Pour la première fois, Gonzalez Inarritu s'est passé des services de son fidèle scénariste Guillermo Arriaga. Biutiful est donc différent de ses trois précédents films, au moins pour l'écriture, resserrée autour du destin d'un seul individu. Toutefois, si le cinéaste a abandonné le concept de puzzle éclaté sur plusieurs continents, la mondialisation l'obsède toujours, à la différence que, cette fois-ci c'est une partie du monde, celle des clandestins venus de Chine et d'Afrique, qui s'est échouée en une unique ville, Barcelone, jamais filmée de cette façon, au grand dam, on présume, de l'office de tourisme de la cité de Gaudi.

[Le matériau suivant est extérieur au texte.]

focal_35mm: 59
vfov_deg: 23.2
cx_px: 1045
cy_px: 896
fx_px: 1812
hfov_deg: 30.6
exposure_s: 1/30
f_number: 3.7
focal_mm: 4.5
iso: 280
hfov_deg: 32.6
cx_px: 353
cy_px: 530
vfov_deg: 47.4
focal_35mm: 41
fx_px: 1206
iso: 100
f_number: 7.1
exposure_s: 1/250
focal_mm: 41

Biutiful est un bloc de souffrances, une vision de cour des miracles, qui menace à tout moment de sombrer dans la "glauquerie" la plus hideuse, voire complaisante (Biutiful ? Quelle ironie) et qui s'en sort (ou pas pour certains), par la puissance d'une mise en scène aussi impressionnante que dans Amours chiennes. Un bloc, oui, fissuré de partout, tant les scories de cette histoire sont légion (trop de personnages, trop de noirceur, des scènes à la limite de l'esthétisme morbide, comme celle des cadavres sur la plage), mais qui roule et dévale sa pente avec une obstination inébranlable vers la lumière, au point de faire oublier ses défauts.

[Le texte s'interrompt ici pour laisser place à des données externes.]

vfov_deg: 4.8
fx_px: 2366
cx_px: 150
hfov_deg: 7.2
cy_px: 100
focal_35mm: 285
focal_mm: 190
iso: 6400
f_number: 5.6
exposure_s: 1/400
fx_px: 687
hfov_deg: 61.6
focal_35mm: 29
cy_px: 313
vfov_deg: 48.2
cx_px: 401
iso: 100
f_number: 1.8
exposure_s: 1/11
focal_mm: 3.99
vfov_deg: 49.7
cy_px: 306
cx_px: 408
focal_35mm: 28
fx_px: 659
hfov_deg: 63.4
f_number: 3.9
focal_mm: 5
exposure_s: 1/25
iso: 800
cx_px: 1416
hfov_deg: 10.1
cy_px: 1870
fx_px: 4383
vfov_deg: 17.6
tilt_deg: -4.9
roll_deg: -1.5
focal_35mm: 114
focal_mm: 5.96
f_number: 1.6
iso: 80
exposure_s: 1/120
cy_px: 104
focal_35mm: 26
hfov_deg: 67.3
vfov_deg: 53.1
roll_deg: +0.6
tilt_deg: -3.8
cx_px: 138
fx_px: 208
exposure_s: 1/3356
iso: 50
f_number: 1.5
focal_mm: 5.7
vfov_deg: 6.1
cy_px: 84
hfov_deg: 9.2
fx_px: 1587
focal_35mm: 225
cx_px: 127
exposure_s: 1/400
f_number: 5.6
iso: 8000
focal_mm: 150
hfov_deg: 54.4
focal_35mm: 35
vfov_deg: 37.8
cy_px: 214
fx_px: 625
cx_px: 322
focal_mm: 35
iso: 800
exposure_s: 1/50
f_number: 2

Dans ce requiem sombre comme la mort, Javier Bardem est sublime en colosse aux pieds d'argile. Quand le film, perclus dans quelques excès mélodramatiques, semble sur le point de se dissoudre, c'est lui qui le remet sur les rails. A telle enseigne que les scènes sans Bardem semblent comme inhabitées.
En tant qu'expérience cathartique, Biutiful est une oeuvre particulièrement douloureuse, aux frontières de l'insoutenable. Misérabiliste ? Comme Dickens ou Zola, alors ! Ajoutez-y une part dostoïevskienne et vous obtenez un grand film malade. Et surtout un grand film tout court.